By the end of my third night at Aba House, I had heard fourteen stories. Cephus Mensah Amabale told a story about a beautiful woman from a wealthy family with more suitors than she could count. Her family constructed a series of tests to determine which man really loved her for herself rather than for her money or her looks. Ben Kwao Adipah told a story about a chief’s wife who is unable to give him a boy child so he keeps marrying more and more wives, all of whom have girls.
But it was time to leave Nungua and travel along the coast to Kopeyia, another cultural compound specializing in drumming. On the way we stopped at Keta for lunch outdoors on the beach: fried tilapia caught that morning and fou fou (pounded cassava) with “red red,” a spicy sauce made with vegetables and red peppers. I pictured Tortoise’s wife pounding those red peppers on her granite stone.
At every beach we passed in our un-air conditioned van, we watched fishermen in brightly painted wooden fishing boats bobbing on the waves and women sorting many different kinds of fish in wooden baskets. We went to market day in Denu and everything was for sale from shoes to auto parts to towering piles of mangoes. We saw what amounted to a “fish aisle” with twenty or thirty women selling every kind of fresh and dried fish from their baskets. It had the feel of an auction as men yelled out types of fish and their prices, but not in English!
In Ghana most people speak English but when they speak to each other they use their native language. And also, although most people are Christian or Muslim, many of them practice a much older, animist African religion as well. In the small villages, the native culture--fetish priests, traditional health cures, drumming, dancing, singing, storytelling, and pottery making--is still very much intact.
Happily for tourists, friendliness in Ghana is abundant. In Kopeyia, Kofi Agbeli, our guide at the “Dagbe” compound, organized an evening of storytelling just for us. He told three stories and then I told one. Everyone sang and danced and drummed, for his stories, and for mine as well.
After we left Dagbe, Kofi called the next day to make sure that our travels were going well.
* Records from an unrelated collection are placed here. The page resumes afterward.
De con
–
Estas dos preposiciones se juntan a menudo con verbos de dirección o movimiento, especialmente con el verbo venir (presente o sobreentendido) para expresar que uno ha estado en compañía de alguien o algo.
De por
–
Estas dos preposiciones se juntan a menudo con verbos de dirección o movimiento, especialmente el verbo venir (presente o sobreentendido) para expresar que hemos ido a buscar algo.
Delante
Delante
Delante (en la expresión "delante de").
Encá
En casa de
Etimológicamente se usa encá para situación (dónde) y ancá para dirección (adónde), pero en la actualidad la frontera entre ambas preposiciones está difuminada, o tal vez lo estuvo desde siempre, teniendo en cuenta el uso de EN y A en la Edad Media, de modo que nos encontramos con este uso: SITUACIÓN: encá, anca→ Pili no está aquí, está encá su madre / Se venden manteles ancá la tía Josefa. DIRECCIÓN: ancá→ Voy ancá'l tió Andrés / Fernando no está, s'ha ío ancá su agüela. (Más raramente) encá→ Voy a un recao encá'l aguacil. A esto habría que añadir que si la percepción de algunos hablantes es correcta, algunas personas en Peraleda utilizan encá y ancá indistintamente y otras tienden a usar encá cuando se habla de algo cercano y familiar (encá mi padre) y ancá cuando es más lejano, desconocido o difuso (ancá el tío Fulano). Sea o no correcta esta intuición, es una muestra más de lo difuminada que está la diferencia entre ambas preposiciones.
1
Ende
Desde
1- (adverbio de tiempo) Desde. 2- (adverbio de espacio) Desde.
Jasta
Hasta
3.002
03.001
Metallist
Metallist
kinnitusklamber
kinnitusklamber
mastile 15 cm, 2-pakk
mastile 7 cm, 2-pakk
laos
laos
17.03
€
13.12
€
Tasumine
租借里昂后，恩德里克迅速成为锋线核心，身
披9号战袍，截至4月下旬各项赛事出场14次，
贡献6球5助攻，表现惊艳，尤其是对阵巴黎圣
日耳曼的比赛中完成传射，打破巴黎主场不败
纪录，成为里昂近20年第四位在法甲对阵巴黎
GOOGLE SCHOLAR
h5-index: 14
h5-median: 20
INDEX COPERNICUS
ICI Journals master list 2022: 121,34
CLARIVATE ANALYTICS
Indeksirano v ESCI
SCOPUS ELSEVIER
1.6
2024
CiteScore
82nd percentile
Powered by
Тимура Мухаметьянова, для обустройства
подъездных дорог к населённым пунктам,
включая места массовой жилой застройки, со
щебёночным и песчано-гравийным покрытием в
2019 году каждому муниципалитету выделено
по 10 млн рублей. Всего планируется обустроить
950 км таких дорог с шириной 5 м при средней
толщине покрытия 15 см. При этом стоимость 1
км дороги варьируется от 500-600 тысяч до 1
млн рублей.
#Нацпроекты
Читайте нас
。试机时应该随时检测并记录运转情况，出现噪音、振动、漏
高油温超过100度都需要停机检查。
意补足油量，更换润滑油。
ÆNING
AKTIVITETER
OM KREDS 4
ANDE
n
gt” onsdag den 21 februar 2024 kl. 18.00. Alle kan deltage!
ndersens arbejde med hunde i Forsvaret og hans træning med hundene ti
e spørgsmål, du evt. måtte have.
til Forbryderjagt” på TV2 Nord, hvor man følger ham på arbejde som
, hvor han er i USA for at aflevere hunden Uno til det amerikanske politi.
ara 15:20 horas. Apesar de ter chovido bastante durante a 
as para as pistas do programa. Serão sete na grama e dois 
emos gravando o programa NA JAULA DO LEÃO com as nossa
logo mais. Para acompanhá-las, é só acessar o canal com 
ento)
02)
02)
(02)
At the time we were visiting two “Kente cloth villages” and buying some of the famous (and gorgeous) fabric. We told Kofi that everything was great, little knowing that we would arrive later that day (a Friday afternoon) in the city of Kumasi to find that every hotel was booked. We were hot and tired and getting a little desperate when the third hotel said “no.”
I used my storytelling skills to describe how much we needed a room and this brought quick results. Within ten minutes the hotel clerk introduced us to a former employee who hopped in our van and led us to “The Pink Panther Hotel.” There we were shown to the “Executive Suite.” It had two huge rooms, red velvet couches, an exercise bicycle, a stereo, a microwave, and best of all, air conditioning and two beds.